- What is being asked -
Take the entries that follow and return exactly the lines from the one holding "X1409700Y304800D03*" through the one holding "X1447800Y114300D03*", both included. Nothing else is needed.

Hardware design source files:
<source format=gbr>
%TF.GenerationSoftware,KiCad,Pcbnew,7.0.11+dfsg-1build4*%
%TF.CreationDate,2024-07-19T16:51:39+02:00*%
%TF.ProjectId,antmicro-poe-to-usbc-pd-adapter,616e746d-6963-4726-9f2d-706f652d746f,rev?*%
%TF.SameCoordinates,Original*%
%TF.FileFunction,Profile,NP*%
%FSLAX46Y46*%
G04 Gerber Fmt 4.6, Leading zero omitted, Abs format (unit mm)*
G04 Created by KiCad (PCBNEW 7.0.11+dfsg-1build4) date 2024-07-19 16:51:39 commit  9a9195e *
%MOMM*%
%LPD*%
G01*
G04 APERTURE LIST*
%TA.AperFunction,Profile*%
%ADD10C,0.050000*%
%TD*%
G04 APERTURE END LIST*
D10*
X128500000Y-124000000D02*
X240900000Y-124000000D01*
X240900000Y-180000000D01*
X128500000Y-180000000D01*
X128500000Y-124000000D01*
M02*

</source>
* * *
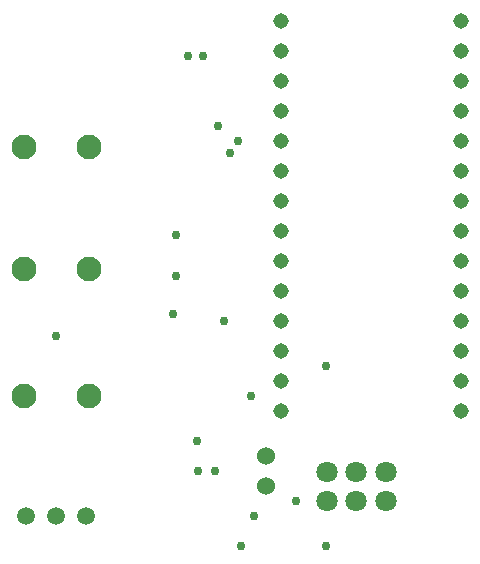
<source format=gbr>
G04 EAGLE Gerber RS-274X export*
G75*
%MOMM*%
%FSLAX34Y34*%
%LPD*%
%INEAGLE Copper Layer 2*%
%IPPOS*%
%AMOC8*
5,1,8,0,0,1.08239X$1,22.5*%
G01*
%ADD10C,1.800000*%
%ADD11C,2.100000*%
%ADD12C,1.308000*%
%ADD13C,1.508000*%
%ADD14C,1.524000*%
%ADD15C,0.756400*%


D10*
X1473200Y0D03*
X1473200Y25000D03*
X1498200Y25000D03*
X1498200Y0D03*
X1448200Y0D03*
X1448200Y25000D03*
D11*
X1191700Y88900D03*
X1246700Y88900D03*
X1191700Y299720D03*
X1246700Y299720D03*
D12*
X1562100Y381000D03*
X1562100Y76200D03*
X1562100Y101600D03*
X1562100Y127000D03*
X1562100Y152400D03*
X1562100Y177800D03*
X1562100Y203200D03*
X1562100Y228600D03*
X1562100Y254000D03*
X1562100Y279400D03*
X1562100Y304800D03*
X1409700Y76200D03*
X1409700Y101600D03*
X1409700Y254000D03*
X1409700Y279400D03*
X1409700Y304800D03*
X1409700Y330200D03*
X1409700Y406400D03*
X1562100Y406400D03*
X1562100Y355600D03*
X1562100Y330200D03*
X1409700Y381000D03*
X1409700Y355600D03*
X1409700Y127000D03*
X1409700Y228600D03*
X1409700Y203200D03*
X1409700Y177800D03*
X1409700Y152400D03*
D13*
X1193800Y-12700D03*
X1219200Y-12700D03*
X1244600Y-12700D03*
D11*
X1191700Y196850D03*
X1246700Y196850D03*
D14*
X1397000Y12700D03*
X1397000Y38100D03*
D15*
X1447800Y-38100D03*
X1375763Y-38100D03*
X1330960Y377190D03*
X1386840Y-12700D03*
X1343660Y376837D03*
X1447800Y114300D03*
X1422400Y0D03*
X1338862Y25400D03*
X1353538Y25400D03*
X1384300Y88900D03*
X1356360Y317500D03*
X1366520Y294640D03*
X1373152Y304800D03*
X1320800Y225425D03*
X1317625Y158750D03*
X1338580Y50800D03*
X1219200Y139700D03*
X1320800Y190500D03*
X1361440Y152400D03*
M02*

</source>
---
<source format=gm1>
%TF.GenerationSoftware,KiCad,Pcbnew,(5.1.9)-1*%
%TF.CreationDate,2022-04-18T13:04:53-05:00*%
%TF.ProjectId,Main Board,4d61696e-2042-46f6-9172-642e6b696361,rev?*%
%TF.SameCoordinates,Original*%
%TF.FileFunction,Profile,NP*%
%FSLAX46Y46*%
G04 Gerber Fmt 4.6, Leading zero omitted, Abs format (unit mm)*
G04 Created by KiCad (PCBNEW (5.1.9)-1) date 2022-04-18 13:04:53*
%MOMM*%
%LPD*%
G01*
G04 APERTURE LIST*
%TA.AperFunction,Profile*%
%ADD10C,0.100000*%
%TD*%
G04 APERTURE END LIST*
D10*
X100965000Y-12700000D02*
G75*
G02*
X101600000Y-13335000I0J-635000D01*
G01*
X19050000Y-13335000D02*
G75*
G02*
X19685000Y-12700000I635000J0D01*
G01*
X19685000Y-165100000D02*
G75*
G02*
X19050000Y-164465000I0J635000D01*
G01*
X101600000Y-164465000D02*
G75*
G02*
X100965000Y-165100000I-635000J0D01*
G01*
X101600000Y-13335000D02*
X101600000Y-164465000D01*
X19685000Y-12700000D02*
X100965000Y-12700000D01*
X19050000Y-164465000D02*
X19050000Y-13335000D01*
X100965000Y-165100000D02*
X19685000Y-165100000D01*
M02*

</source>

- Task result -
X1409700Y304800D03*
X1409700Y330200D03*
X1409700Y406400D03*
X1562100Y406400D03*
X1562100Y355600D03*
X1562100Y330200D03*
X1409700Y381000D03*
X1409700Y355600D03*
X1409700Y127000D03*
X1409700Y228600D03*
X1409700Y203200D03*
X1409700Y177800D03*
X1409700Y152400D03*
D13*
X1193800Y-12700D03*
X1219200Y-12700D03*
X1244600Y-12700D03*
D11*
X1191700Y196850D03*
X1246700Y196850D03*
D14*
X1397000Y12700D03*
X1397000Y38100D03*
D15*
X1447800Y-38100D03*
X1375763Y-38100D03*
X1330960Y377190D03*
X1386840Y-12700D03*
X1343660Y376837D03*
X1447800Y114300D03*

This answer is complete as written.